Redfin (RDFN 8.49%) straddles the market sectors of real estate, finance, and technology -- including artificial intelligence (AI), as Chief Executive Officer Glenn Kelman emphasized in the company's latest earnings call. As a result, Redfin's shareholders are subject to the vicissitudes of several industries.

That's all fine and well until one or more of those industries comes under extreme pressure. Kelman can talk about AI until he's blue in the face, but it won't negate the impact of the Federal Reserve's higher-for-longer interest rate policy or the ultra-tight U.S. housing market.

Indeed, even Kelman had to acknowledge that the U.S. housing market has been less than ideal. Still, after a steep pandemic-propelled share price pop followed by an even more pronounced drop, maybe there's a turn-the-corner opportunity for Redfin and its suffering investors.

From celebrated to decimated

It would be the understatement of the year to say that the world was different five years ago. The pandemic hadn't begun yet, large-cap stocks were riding high on the aftereffects of corporate tax cuts, and Redfin stock traded at about $18.

Then came the pandemic a year later, accompanied by a share-price rout and rally that hardly anyone could have predicted. Speculative fervor took hold on Wall Street, and for a hot minute, Redfin stock actually hit the $100 mark. Its shareholders had ample opportunity to take the money and run.

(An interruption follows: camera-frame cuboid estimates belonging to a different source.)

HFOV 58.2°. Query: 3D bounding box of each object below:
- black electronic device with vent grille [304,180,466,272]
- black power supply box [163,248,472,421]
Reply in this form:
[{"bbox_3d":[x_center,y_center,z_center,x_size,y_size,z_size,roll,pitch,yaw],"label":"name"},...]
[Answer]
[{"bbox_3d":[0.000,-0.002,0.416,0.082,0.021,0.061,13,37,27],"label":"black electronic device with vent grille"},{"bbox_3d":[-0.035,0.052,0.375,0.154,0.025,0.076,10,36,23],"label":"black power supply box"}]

Then the other shoe dropped in 2021, as a host of macroeconomic factors drove inflation to a peak of 9.1% in June 2022, and the Fed began repeatedly and rapidly hiking interest rates to get rising prices in check. Caught in the middle of the troubles impacting both the financial and real estate sectors, Redfin struggled as the 30-year mortgage interest rate surged from the 3% to 4% range to the 6% to 8% range.

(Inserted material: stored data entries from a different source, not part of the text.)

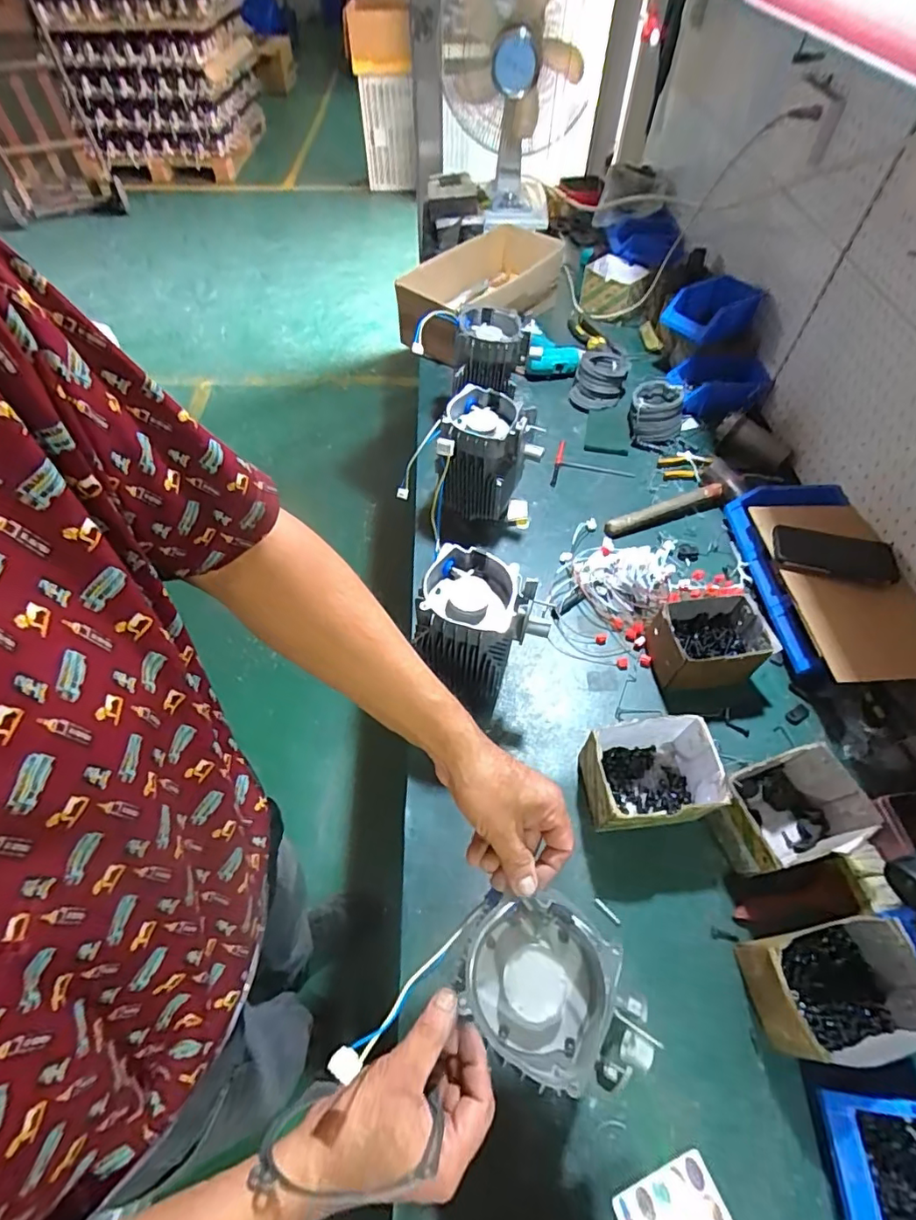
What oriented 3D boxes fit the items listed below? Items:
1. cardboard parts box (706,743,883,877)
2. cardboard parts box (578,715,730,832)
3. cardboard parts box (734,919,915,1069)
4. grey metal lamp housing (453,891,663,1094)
[{"bbox_3d":[0.389,0.246,0.644,0.160,0.096,0.113,-18,58,-12],"label":"cardboard parts box"},{"bbox_3d":[0.241,0.209,0.671,0.157,0.101,0.117,-5,56,-4],"label":"cardboard parts box"},{"bbox_3d":[0.387,0.388,0.549,0.157,0.083,0.110,-7,56,-6],"label":"cardboard parts box"},{"bbox_3d":[0.081,0.309,0.430,0.160,0.051,0.116,21,58,13],"label":"grey metal lamp housing"}]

Today, Redfin stock trades at about $6.50, down more than 60% from the $18 a share it traded at five years ago. Hence, a $1,000 investment five years ago would now be worth roughly $360. Amid such challenging conditions and staggering losses, Kelman had little choice but to admit that the U.S. housing market is "dreadful."

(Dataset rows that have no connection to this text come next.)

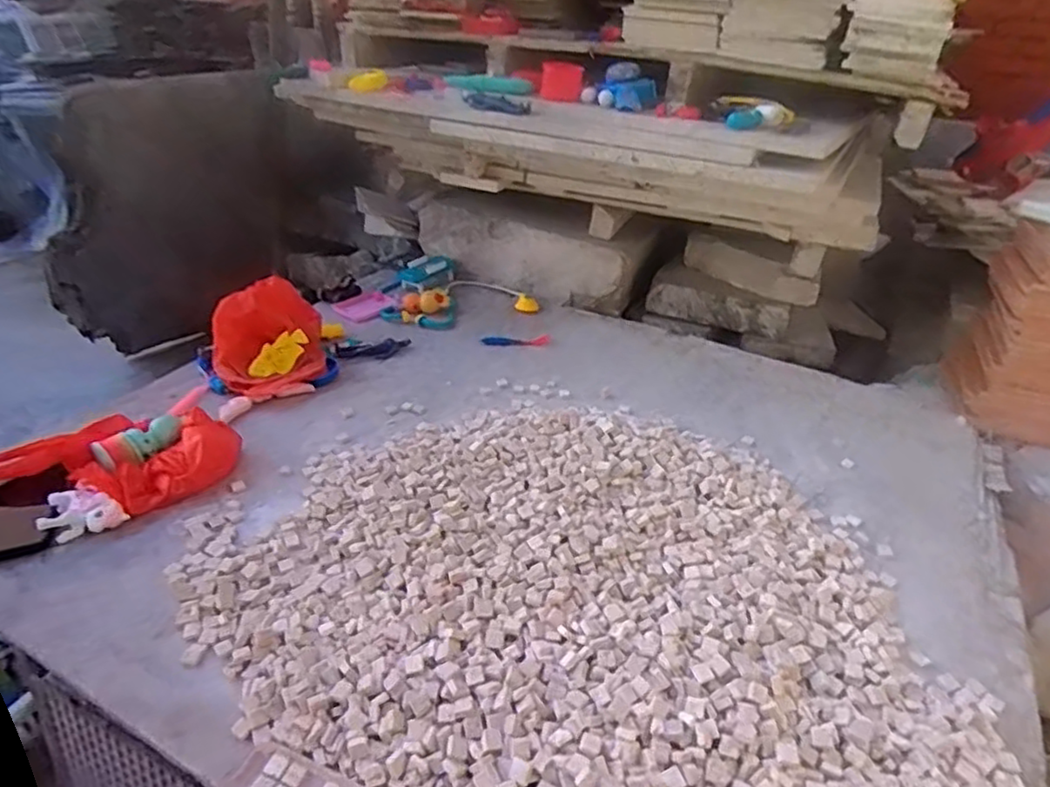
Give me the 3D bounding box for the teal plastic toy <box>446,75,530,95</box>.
[{"bbox_3d":[-0.062,-0.486,1.042,0.166,0.019,0.025,18,36,24],"label":"teal plastic toy"}]

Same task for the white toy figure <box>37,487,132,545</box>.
[{"bbox_3d":[-0.495,0.131,0.743,0.077,0.025,0.070,-20,38,-29],"label":"white toy figure"}]

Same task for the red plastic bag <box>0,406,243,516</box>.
[{"bbox_3d":[-0.475,0.083,0.774,0.250,0.053,0.139,-22,39,-32],"label":"red plastic bag"}]

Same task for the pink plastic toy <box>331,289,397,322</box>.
[{"bbox_3d":[-0.303,-0.163,1.254,0.073,0.024,0.109,28,41,36],"label":"pink plastic toy"}]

Yet perhaps it's slightly less dreadful now than it recently was. Mortgage rates have backed off from their peaks near 8%, and Redfin reported that the U.S. housing market gained $2.4 trillion in value during the past year, reaching $47.5 trillion. That's not blockbuster year-over-year growth, but it's a start.

As for the lingering issue of low housing inventory, Redfin offered a ray of hope on that topic as well. Per the company's research, in the four weeks ended Feb. 25, new listings of U.S. homes for sale increased 13% year over year -- reportedly the biggest increase in almost three years.

Nowhere to go but up?

Even for eager bottom fishers, calling Redfin stock a bargain is difficult to defend. The company has no earnings, and hence no price-to-earnings ratio to cite -- and just because a stock is down, that doesn't necessarily make it a bargain, as anyone who bought Redfin stock at $20 or $10 can attest.

For what it's worth, Redfin is surviving if not thriving amid the housing market's troubles. In the fourth quarter, the company narrowed its net loss to $22.9 million from $61.9 million in the year-earlier quarter.

On the other hand, Redfin expects to incur a net loss of $65 million to $72 million for the current quarter. Just its loss on marketing expenses alone, anticipated to total "approximately $25 million," would be greater than its net loss for Q4 2023.

But then, maybe low expectations can lead to a not-as-bad-as-expected earnings surprise -- and maybe the "nowhere left to go but up" theory could play out in 2024 for Redfin. If you're a risk-taker who truly believes that the Fed will pivot toward rate cuts in the near future, Redfin stock has recovery potential. Just be sure to hedge your bets with proper position sizing because there's certainly no guarantee that the next five years will be any less harrowing for its shareholders than the past five years.